Screw Baby Gap. Real rock-and-roll parents will appreciate the duds coming out of Denver's most venerated house of music. There are no pink bunnies or fluffy booties here; the kid will be clamoring for the skull-emblazoned tanks (size infant and up) and other similarly goth creations. Do it for the children, man.


Are there really as many babies out there as there are new shops catering to them? Must be. Such businesses are multiplying like rabbits as baby boomers' kids create a baby boom of their own. And even though one place looks as cute as the next, Studio Bini stands out for a number of reasons, including its location on Tennyson Street, an urban stretch that's found new life in the past few years. The tiny boutique is also a showcase for its owners, local children's-clothing designer Linde Schlumbohm and artist Sandy Brudos. Bini overflows with cute: tie-dyed velvet dresses, miniature high-top sneakers, lace-trimmed poodle skirts, vintage cowboy prints, puffy swing coats and Kandinsky-esque '50s-style Brubeck shirts for stylin' tykes. We'll take five!


European babes have been snoozing in these things for years, but they're a relatively new idea for naptime over here. The Angel's Nest is really just a sleeping bag for tots, but there's some deep-sleep thinking behind the concept. The bags are safer and more reliable than tangly, loose bedding, and they're soft as a cloud and impossible to shake off. Denverite Jennifer Zinn so loved one sent to her by a sister in France that she hatched a plan to market her own, in two styles. Through her website, Zinn offers a standard "sleeping bag," for babies still sleeping exclusively on their backs, and a "wearable bag" -- sort of a closed romper with no legs for little ones old enough to roll around. The Nests come in a variety of cushy materials and seasonal weights. Rock-a-bye, baby.


Babies have the sweetest little feet: You could wrap them in a banana peel and they would still look cute. Fortunately, Castle Rock stay-at-home mom and business-minded entrepreneur Jenny Chism devised a more appropriate foot covering for wee ones when she created Monkey-Toes. The tiny sneakers, hand-painted with ladybug, frog, bee and piggy motifs and tied up tight with squiggly shoelaces, can be purchased in sizes from one to ten at selected boutiques or online. Start monkeying around.
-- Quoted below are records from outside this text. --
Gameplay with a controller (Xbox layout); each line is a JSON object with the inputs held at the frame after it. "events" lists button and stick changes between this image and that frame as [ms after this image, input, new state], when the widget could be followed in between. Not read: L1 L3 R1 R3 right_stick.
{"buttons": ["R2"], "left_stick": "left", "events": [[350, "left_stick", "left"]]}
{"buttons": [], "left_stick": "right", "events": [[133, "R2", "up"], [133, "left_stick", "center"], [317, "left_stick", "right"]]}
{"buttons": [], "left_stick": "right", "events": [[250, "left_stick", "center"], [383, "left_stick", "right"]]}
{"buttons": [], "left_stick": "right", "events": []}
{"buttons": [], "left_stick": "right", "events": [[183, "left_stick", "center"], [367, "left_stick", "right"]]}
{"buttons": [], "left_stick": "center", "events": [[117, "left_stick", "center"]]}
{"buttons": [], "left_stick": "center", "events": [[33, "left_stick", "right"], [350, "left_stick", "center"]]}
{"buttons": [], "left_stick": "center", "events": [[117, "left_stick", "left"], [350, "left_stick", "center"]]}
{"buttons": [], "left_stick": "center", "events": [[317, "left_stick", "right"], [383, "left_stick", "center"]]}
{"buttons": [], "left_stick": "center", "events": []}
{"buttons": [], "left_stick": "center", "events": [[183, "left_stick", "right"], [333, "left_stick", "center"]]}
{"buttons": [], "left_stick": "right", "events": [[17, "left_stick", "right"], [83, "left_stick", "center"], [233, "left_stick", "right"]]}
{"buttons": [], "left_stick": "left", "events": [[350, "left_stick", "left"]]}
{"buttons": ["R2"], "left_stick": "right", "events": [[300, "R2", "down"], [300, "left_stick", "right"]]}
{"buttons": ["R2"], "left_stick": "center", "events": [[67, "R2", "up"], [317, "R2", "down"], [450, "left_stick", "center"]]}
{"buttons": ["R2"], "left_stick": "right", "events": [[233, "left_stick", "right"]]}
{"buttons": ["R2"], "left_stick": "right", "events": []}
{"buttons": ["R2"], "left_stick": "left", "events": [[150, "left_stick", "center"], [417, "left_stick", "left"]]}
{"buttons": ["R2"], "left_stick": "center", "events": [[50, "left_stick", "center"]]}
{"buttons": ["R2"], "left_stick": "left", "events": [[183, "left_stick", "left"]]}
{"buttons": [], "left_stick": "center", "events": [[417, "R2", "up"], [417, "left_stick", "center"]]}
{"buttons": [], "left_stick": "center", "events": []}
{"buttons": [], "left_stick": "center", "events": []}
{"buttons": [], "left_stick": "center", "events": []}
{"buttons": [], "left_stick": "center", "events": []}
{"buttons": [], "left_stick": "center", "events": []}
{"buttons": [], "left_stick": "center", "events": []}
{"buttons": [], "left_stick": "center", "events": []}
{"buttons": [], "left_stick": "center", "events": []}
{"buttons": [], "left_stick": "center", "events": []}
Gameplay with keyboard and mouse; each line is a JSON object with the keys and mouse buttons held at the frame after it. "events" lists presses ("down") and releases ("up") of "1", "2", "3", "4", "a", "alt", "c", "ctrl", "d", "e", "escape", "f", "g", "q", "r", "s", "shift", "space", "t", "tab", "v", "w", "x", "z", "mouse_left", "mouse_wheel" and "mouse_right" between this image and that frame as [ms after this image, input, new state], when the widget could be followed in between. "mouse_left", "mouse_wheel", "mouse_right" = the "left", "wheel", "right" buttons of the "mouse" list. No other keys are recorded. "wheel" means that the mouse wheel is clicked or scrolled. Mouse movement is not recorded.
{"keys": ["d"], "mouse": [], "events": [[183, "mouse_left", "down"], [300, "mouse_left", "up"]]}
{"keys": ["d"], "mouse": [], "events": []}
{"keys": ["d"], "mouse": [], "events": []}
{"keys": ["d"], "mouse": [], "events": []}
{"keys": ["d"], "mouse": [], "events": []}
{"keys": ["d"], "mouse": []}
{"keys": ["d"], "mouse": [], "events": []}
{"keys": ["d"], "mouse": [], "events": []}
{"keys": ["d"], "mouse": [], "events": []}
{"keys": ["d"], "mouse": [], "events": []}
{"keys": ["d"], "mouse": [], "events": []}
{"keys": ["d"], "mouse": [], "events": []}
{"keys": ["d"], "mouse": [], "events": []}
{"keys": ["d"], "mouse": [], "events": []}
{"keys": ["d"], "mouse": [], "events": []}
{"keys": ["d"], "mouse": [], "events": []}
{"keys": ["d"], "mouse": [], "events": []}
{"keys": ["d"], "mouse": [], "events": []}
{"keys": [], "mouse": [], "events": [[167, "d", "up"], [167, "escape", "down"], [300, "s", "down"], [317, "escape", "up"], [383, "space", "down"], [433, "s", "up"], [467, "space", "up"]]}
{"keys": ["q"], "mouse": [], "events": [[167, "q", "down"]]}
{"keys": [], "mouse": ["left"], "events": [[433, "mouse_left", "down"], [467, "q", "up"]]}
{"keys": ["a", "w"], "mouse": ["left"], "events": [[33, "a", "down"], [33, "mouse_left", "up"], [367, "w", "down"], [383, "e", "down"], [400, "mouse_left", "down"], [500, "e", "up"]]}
Louisville mom Terry Hsu-Gander shipped a little piece of China back home after visiting there and adopting two daughters. While picking up her girls, Hsu-Gander found the stylish children's shoes she now imports and sells under the Frog Prince label. She moves most of the merchandise through her website, with the help of a sister living in Shanghai. With feather-soft leather uppers that come in brilliant swathes of contrasting red, black, white, lime green and tangerine, these shoes practically scream "Adorable!" Available in toddler and little girls' sizes up to eleven, the Frogs are comfy and durable, appropriate for both dress and play. "My own kids grow out of them before they wear them out," Hsu-Gander says of her shoes, which stand the test of time, mud, concrete and gravel. What a kick.